The Debt Ceiling Deadline is Approaching—It's Dec. 3, to Be Exact
Congress has been given until Dec. 3, 2021, to address the debt limit. Whether Congress will raise the debt limit or repeal it is unclear.
Nov. 10 2021, Published 6:52 p.m. ET
Congress has been given the deadline of Dec. 3, 2021, to raise the debt ceiling, though it isn’t clear if an agreement will be reached in time. Congress nearly missed the deadline to increase spending limits in Oct. 2021, which would have resulted in yet another government shutdown.
What's the debt ceiling, and why is Congress being pressured to raise it?
The debt ceiling, explained
The debt ceiling refers to the maximum amount of money the government can borrow to cover expenses such as Social Security and Medicare benefits, tax refunds, and military salaries. The term “debt ceiling” is often used interchangeably with “debt limit.”
The debt limit doesn't exactly allow the government to take up “new spending commitments,” according to the U.S. Department of the Treasury, but instead, it allows the government to “finance existing legal obligations that Congresses and presidents of both parties have made in the past.”
When the debt limit isn't increased, it can have devastating effects on the economy. The government would “default on its legal obligations,” which could cause other types of financial crises. Since 2001, the U.S. has been spending more than it sees in taxes and revenue, causing the country to run on a budget deficit.
In 2019, the U.S. debt limit reached $1 trillion, and then increased to more than $3 trillion around the time the COVID-19 pandemic hit. Though the amount the U.S. has acquired in debt did drop in 2021 to just over $2.5 trillion, it hasn't experienced a well-needed surplus in years.
In July 2019, Congress agreed to suspend the debt limit until July 31, 2021. Once it was reinstated on Aug. 1, the limit was then raised to $28.5 trillion.
How many times has the debt ceiling been raised?
You’ve likely heard politicians and government officials discussing raising the debt ceiling, particularly after the COVID-19 pandemic started. The U.S. economy has taken a significant hit because of it and has since had to raise spending limits to keep it afloat.

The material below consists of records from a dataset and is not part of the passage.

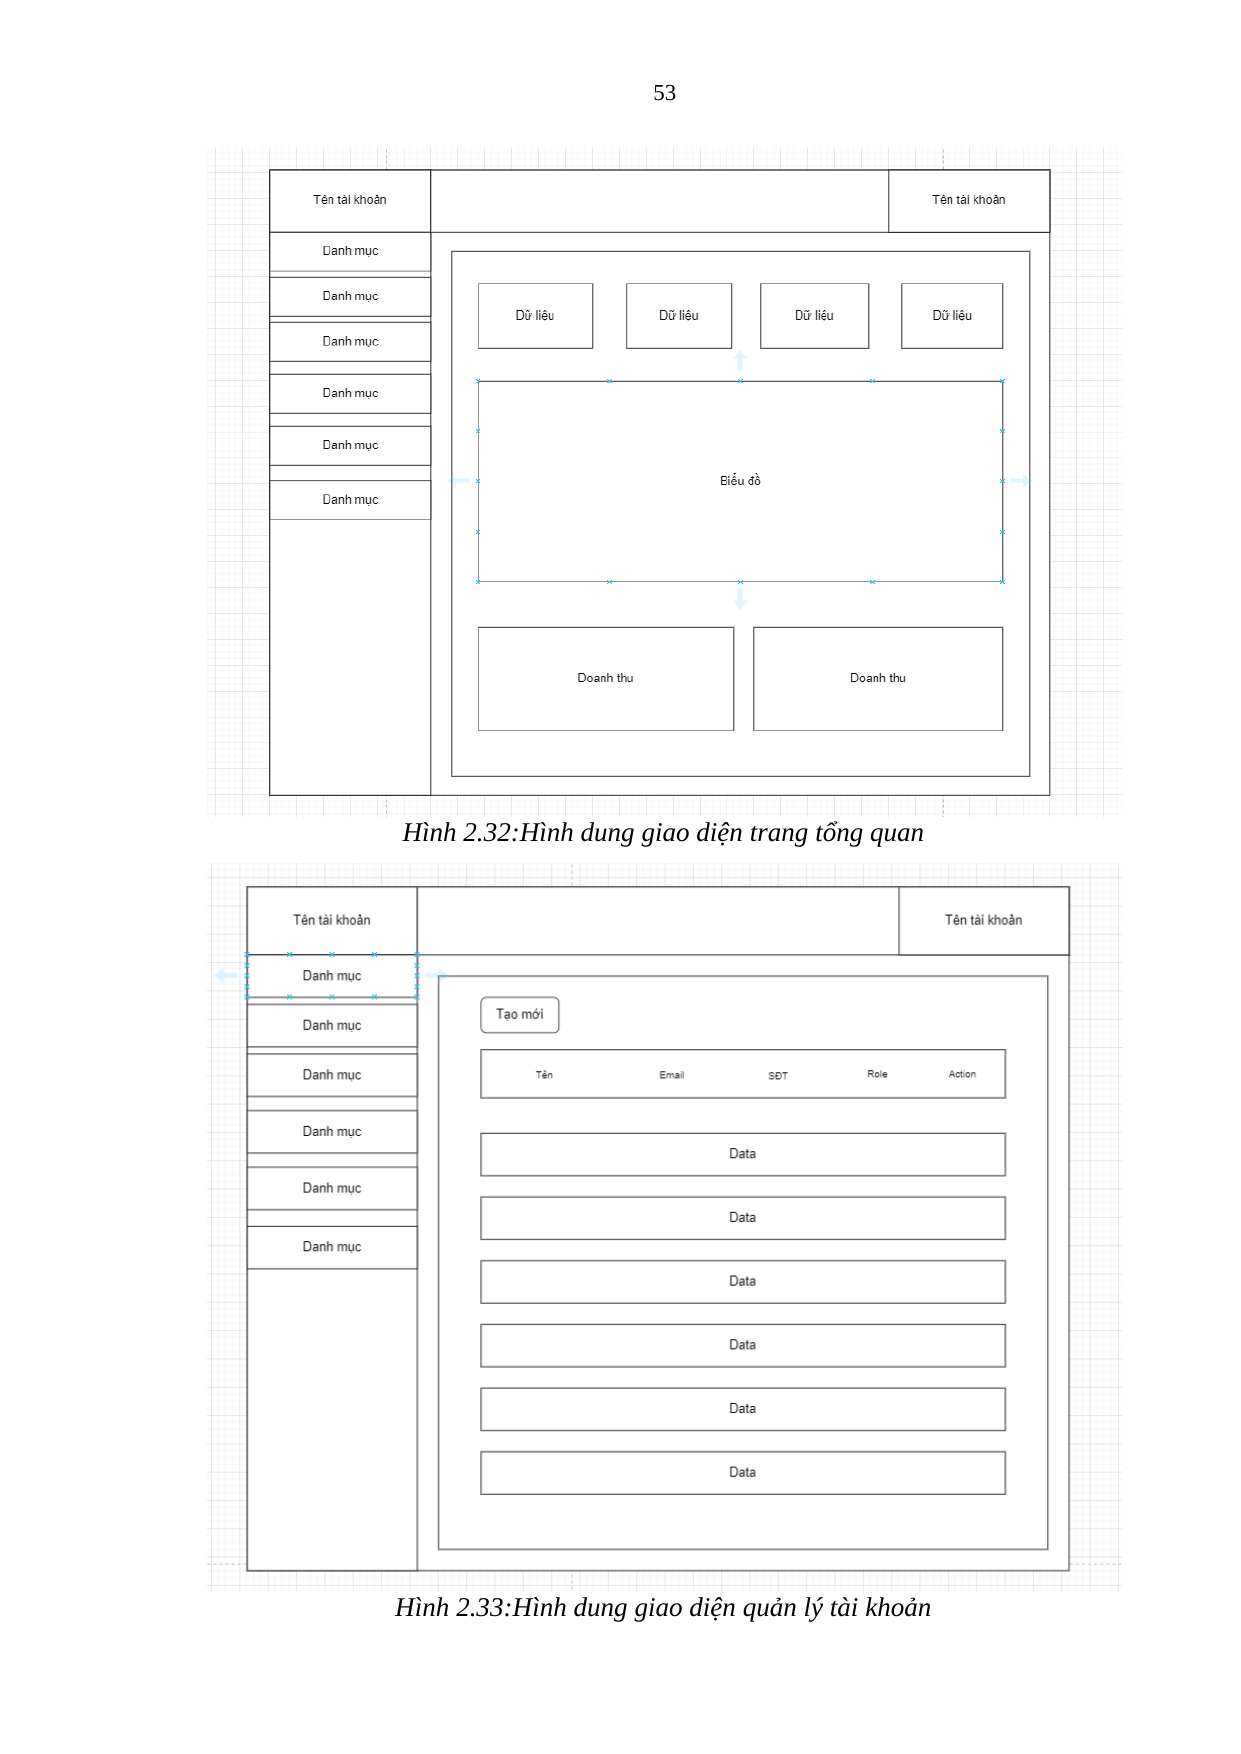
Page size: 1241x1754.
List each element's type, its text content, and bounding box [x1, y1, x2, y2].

picture [206, 863, 1123, 1591]
text Hình 2.26:Hình dung giao diện trang tổng quan [207, 817, 1122, 848]
picture [206, 147, 1123, 817]
text Hình 2.27:Hình dung giao diện quản lý tài khoản [207, 1591, 1122, 1622]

Though the discussion of raising the debt ceiling is one that seems to get a lot of attention lately, this process of increasing government spending limits has been going on for years. Since 1960, Congress has stepped up on several occasions to raise or temporarily extend the debt ceiling, or revise what the debt limit means. Congress has had to act 49 times while the U.S. was led by Republican presidents and 29 times under Democratic presidents.
What happens if the debt ceiling isn't raised prior to Dec. 3, 2021?

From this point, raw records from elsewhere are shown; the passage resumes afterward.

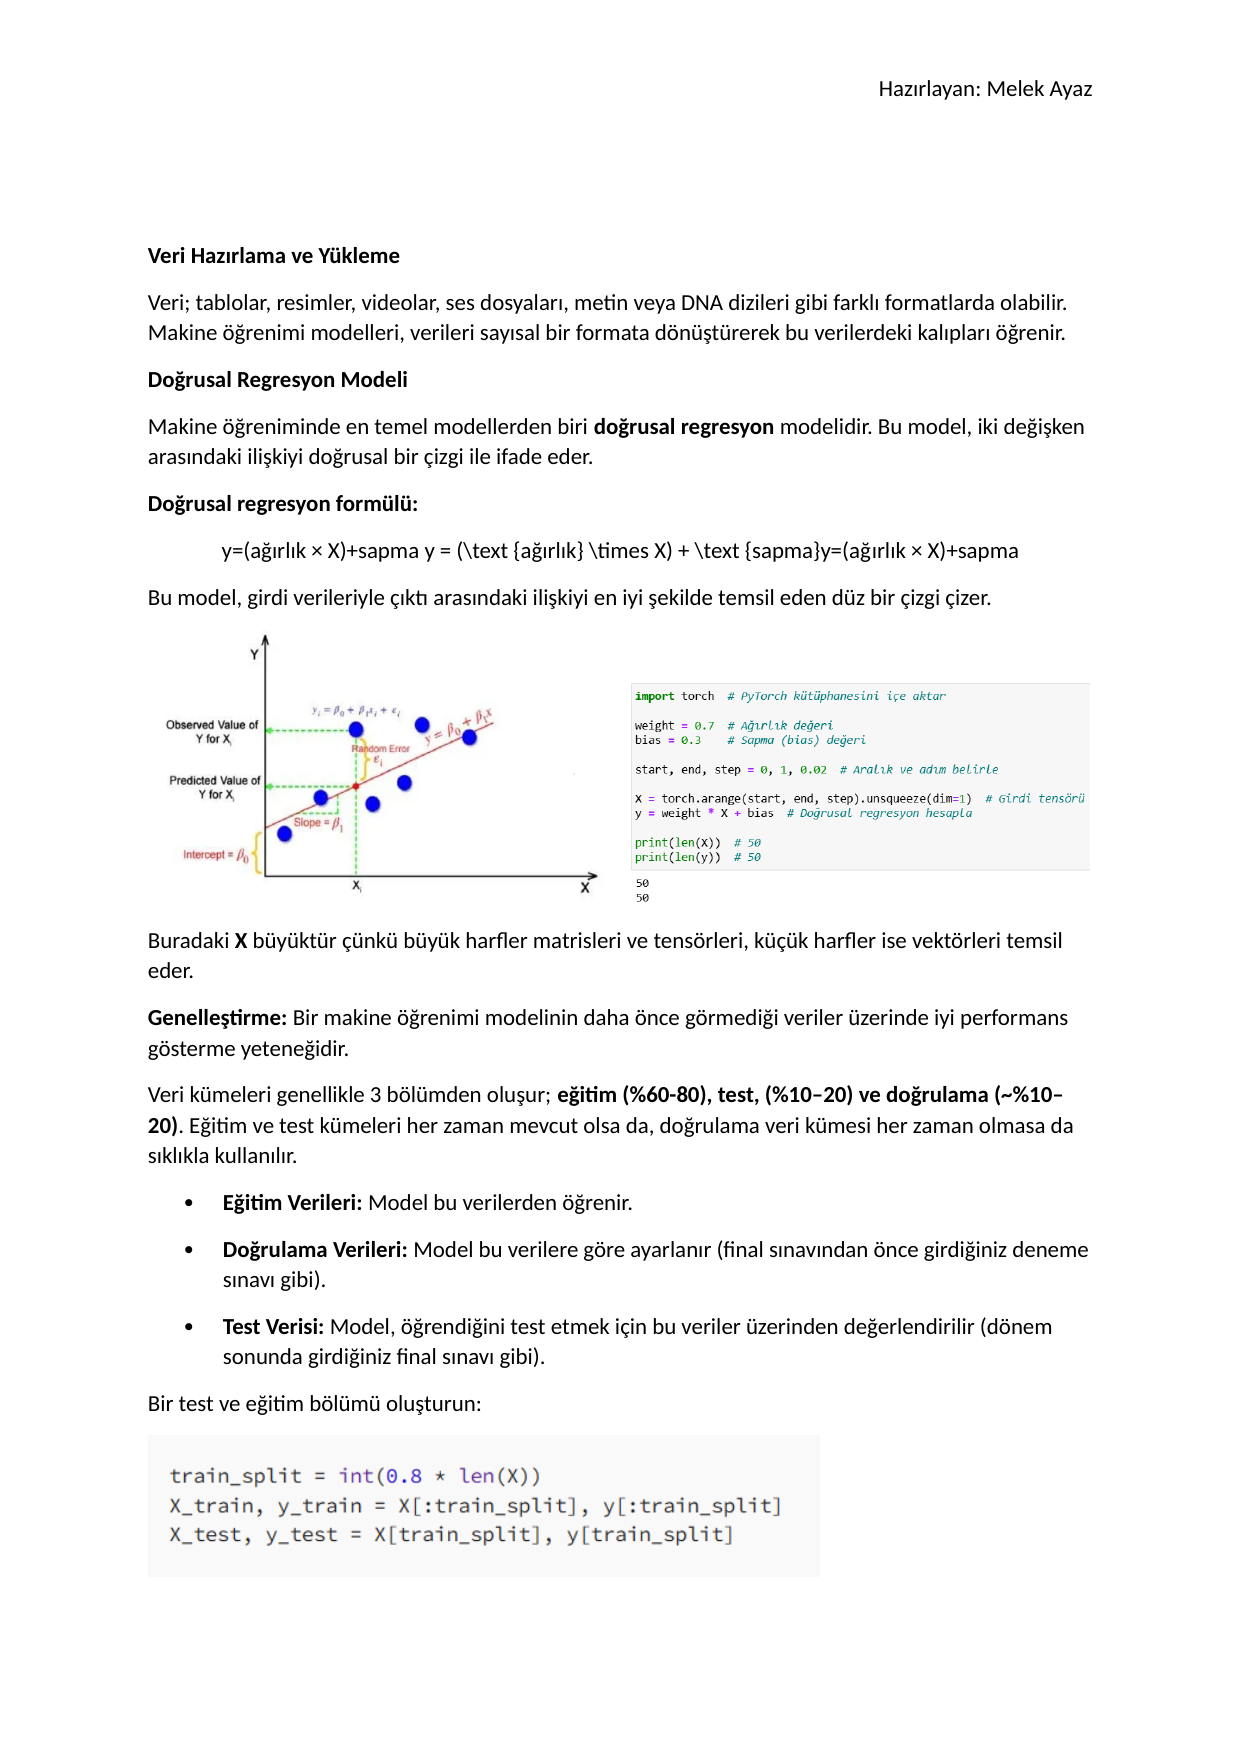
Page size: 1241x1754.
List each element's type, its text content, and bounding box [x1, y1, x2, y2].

text Veri kümeleri genellikle 3 bölümden oluşur; eğitim (%60-80), test, (%10–20) ve doğrulama (~%10–20). Eğitim ve test kümeleri her zaman mevcut olsa da, doğrulama veri kümesi her zaman olmasa da sıklıkla kullanılır. [148, 1081, 1092, 1169]
text Veri Hazırlama ve Yükleme [148, 241, 1092, 269]
text Makine öğreniminde en temel modellerden biri doğrusal regresyon modelidir. Bu model, iki değişken arasındaki ilişkiyi doğrusal bir çizgi ile ifade eder. [148, 412, 1092, 471]
list Doğrulama Verileri: Model bu verilere göre ayarlanır (final sınavından önce girdiğiniz deneme sınavı gibi). [185, 1235, 1092, 1293]
text Bu model, girdi verileriyle çıktı arasındaki ilişkiyi en iyi şekilde temsil eden düz bir çizgi çizer. [148, 583, 1092, 611]
list Eğitim Verileri: Model bu verilerden öğrenir. [185, 1188, 1092, 1216]
text y=(ağırlık × X)+sapma y = (\text {ağırlık} \times X) + \text {sapma}y=(ağ​ırlık × X)+sapma [148, 536, 1092, 564]
picture [147, 630, 1090, 908]
text Buradaki X büyüktür çünkü büyük harfler matrisleri ve tensörleri, küçük harfler ise vektörleri temsil eder. [148, 926, 1092, 984]
text Genelleştirme: Bir makine öğrenimi modelinin daha önce görmediği veriler üzerinde iyi performans gösterme yeteneğidir. [148, 1003, 1092, 1062]
text Doğrusal Regresyon Modeli [148, 365, 1092, 393]
text Veri; tablolar, resimler, videolar, ses dosyaları, metin veya DNA dizileri gibi farklı formatlarda olabilir. Makine öğrenimi modelleri, verileri sayısal bir formata dönüştürerek bu verilerdeki kalıpları öğrenir. [148, 288, 1092, 347]
list Test Verisi: Model, öğrendiğini test etmek için bu veriler üzerinden değerlendirilir (dönem sonunda girdiğiniz final sınavı gibi). [185, 1312, 1092, 1370]
picture [147, 1435, 820, 1577]
text Bir test ve eğitim bölümü oluşturun: [148, 1389, 1092, 1417]
text Doğrusal regresyon formülü: [148, 489, 1092, 517]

On Oct. 7, the Senate agreed to a short-term deal in a 50-to-48 vote that would raise the debt ceiling. This prevented the government from shutting down, allowing it to continue making payments to federal workers and issuing child tax credits that were approved under Biden’s American Rescue Plan.
Unless Republicans and Democrats can find a way to revise the government’s spending limit or repeal the debt limit altogether, Treasury reportedly “only has enough funds to pay the country’s bills through early December.” Sadly, a full or partial government shutdown often happens in conjunction with hitting the debt ceiling.
Treasury Secretary Janet L. Yellen has already shown support for abolishing the debt limit, claiming that "the borrowing cap is "destructive" and poses unncesary risks to the economy, reports The New York Times.